= Rainer Liedtke =

German scientist (1943–2012)

Rainer Kurt Liedtke (September 16, 1943 – September 15, 2012) was a German physician, scientist, and entrepreneur who specialised in the theory and practice of biomedical information systems and medical innovation, and new therapies of pain, stress, and cell degeneration.

== Background ==
Liedtke was born in Königsberg, East Prussia, and died in Grünwald, Bavaria. Doctor's degree in medicine: Biochemical studies on DNA and RNA (Institute of physiological Chemistry, University of Bonn); Institute of Pharmacology University of Bonn; Physician at hospital for several years (i. a Women Hospital University of Bonn) and initial research, i.a. by order of the German Research Foundation; Hereafter several years pharmaceutical industry (i.a. as director of clinical research at Squibb, medical director at E. Lilly), parallel work as a university lecturer for pharmacology (i.a. University of Regensburg), invited lectures (Pharmacology) at i.a. University of Frankfurt. Company founder (i.a. American Pharmed Labs, renamed to EpiCept) and its Chairman & CEO for several years. Member of various scientific associations in the areas of pharmacology, endocrinology, and biological chemistry.

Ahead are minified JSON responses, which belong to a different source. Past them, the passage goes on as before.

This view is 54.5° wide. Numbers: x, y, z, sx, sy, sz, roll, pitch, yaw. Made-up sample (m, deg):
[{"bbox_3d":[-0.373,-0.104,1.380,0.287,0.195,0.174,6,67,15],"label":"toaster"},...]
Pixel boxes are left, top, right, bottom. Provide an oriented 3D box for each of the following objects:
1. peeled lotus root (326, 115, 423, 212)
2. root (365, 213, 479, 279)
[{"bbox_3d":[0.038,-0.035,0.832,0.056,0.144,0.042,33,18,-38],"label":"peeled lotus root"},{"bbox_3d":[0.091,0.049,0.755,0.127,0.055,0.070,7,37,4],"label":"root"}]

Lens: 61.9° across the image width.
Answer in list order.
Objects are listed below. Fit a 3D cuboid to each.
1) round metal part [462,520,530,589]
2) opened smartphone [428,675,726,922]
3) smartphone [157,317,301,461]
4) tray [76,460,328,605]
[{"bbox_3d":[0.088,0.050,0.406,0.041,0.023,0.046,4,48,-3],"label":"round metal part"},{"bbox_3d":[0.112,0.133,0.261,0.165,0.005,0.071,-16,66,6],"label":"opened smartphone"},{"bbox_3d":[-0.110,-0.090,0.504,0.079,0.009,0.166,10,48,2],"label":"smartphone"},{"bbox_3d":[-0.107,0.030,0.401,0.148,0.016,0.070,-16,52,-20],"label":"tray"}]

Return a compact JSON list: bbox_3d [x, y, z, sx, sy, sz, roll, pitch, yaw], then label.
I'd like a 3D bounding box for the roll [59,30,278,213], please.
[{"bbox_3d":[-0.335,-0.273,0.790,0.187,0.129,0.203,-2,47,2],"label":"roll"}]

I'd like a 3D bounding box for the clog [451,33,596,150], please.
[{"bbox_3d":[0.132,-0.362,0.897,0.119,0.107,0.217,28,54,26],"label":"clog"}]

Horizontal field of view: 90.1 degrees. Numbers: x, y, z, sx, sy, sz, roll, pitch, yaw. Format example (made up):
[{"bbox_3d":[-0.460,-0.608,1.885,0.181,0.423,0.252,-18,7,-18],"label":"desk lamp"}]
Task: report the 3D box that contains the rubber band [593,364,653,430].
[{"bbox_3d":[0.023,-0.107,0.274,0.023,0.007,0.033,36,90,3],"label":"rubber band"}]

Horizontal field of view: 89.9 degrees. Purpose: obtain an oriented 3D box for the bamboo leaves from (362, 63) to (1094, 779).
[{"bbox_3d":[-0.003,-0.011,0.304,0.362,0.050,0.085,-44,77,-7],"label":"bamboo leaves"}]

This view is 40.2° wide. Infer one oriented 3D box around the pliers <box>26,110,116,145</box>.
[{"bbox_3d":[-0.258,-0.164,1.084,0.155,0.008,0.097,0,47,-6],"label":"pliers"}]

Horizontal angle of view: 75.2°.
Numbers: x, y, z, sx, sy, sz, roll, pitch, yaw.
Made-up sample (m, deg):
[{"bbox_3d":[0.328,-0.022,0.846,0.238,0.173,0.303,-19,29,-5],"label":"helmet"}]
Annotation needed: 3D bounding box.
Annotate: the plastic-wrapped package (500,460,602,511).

== Inventions and medical developments ==
These include biomedical information systems and a number of new transdermal therapies, e.g. transdermal hormonal contraception (1988), including its first time clinical proof (together with L. Wildt, University of Erlangen). Bioinformatics conception of a "transdermal therapy of neuromuscular pain" with sodium channel blockers (1993/94), including the first clinical proof of effectiveness in back pain and postoperative pain (1995) and first market product of its kind in the USA. Another US product (Lidoderm) that is based on the same conception is approved for postherpetic pain. Transdermal beta-blockers, including the first time clinical proof in hypertension (with W. Vetter, University of Zurich, H. Vetter, University of Bonn, W. Zidek, University of Münster (1987) and in Angina pectoris (with J. Bonelli, F. Gazo, University of Vienna (1988). Some technical basics and an actualized synopsis of these new findings have been published in a special volume of 'Drug Research' (1989). Transdermal insulin patch as an alternative to insulin injection, with a first time proof in preclinical studies (with K. Suwelack, K. Karzel, University of Bonn (1990) and in type II diabetics (with M. Sorger, H. Vetter, University of Bonn (1990). Antidepressive effect of oxytocin. This has been predicted with a new biocybernetics model (1998/99), hereafter these effects were also experimentally confirmed (with I. Neumann, University of Regensburg, R. Landgraf, Max-Planck-Institute, M. Ludwig, University of Edinburgh (2000); A model of a pathogenetic cell mechanism in arteriosclerosis (2006). Current Developments. "Intelligent" medical information systems; a new general theory on pain - though this was in the controversial and non-peer reviewed journal Medical Hypotheses. Arterial Vascular Effects of Non-steroidal Antiphlogistic Drugs – A Biochemical Model on an Intramural Induction of Arteriosclerosis (2008).

== Author and writer ==
Scientific publications, medical specialist books, medical information for patients, more than 100 international patent applications (focus: drug therapy, information technology). Books: i.a. 'Introduction in drug therapy' (in German; with K. Karzel, University of Bonn), 'Dictionary of clinical pharmacology' (in German; Editor), Drugs – a translator for patients, 'Pharmacology and clinical use of ACE inhibitors' (with F. Gross, University of Heidelberg), 'Relative Intelligence'. Scripts and articles on related areas (e.g. general pharmacology, biological intelligence, artificial intelligence), critical statements on new biological developments (e.g. genomics, gene food), partly also in an own medical blog.